Isaacs was a researcher in what would become one of the University of California-Berkeley's most famous laboratories. John Hearst, then a chemistry professor at Berkeley, headed the lab that focused on using light to ignite chemical compounds.

Working with other scientists who would go on to win Nobel Prizes for their work, Isaacs and Hearst, who is now with Cerus, discovered that they could bind their manmade molecules to DNA by simply striking it with a beam of ultraviolet light.
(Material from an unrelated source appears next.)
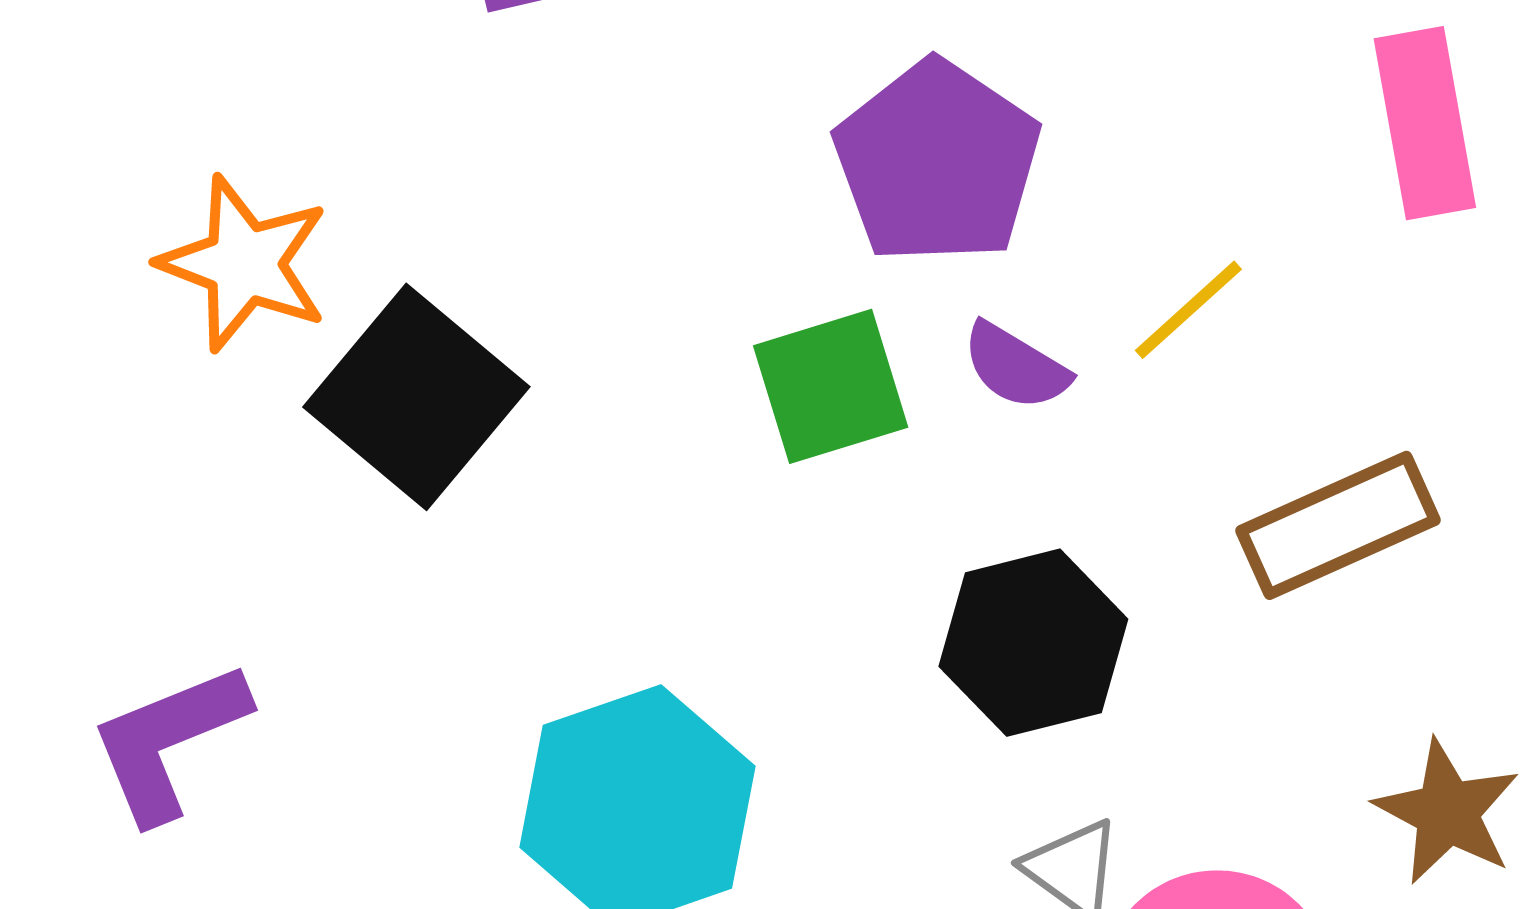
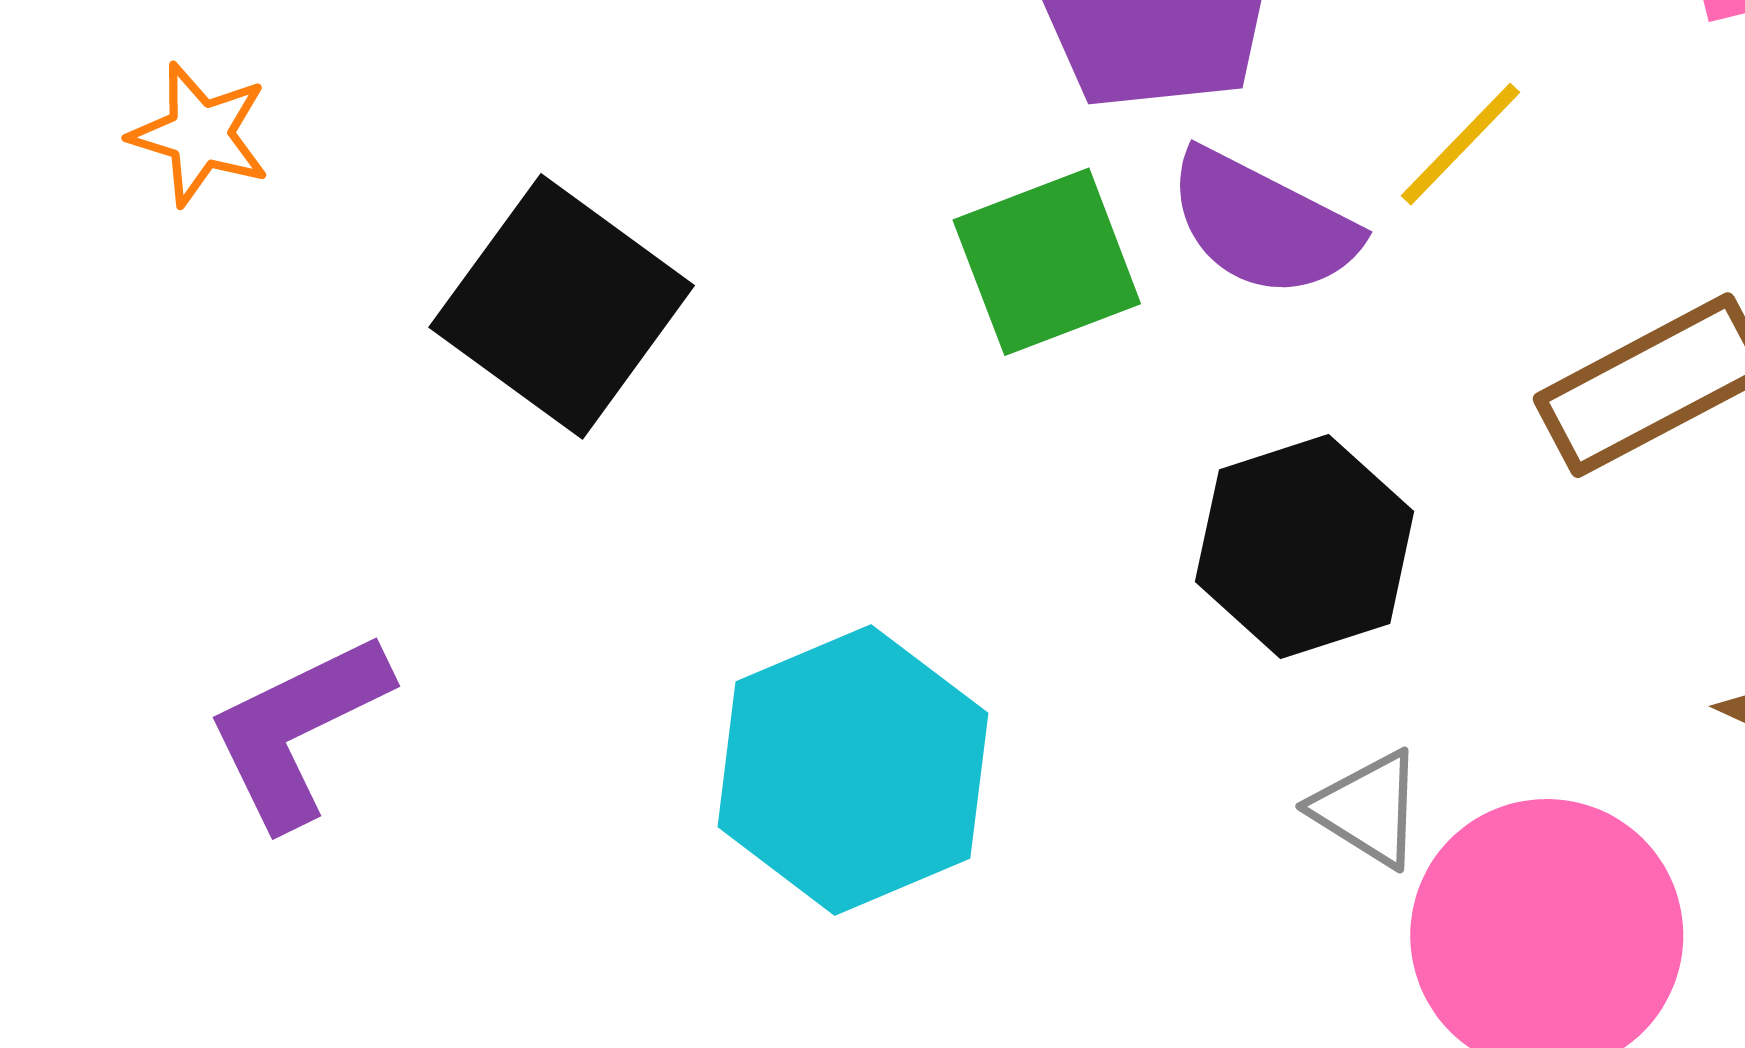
orange star: (244, 264) -> (200, 134), moved, size x0.7
purple semicircle: (1016, 366) -> (1262, 224), size x1.5

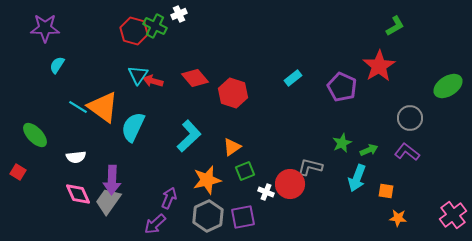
Their process sent ripples through labs around the world. Others wanted to play. After Isaacs' work was published, scientists contacted him and asked for some of the psoralen compound so they could do other experiments.

'A little garage business'

"I had always had a little business gene in me, so I thought, 'Why don't we start a little garage business?' " Isaacs says. "I was spending a lot of time packing this stuff up and sending it out for free to researchers around the world."

When Isaacs met Corash, who was desperate to tie up and damage the DNA within the AIDS virus in donated blood, a strong business bond was formed.

Corash says there have been stressful times, "but we always come back to the science. That is the bond that holds people together."

Corash says the technology will have an impact beyond the blood supply.

The company has high hopes for the method as a cancer treatment. The technique is being tested in trials designed to create a vaccine against the Epstein-Barr virus. By exposing coronary artery tissue to the compound and then the light, the arteries may stay open after an angioplasty. And the compound is being used to modify immune cells for transplants.

When you can turn off DNA with the touch of a light switch, Corash says, "the mountain is endless."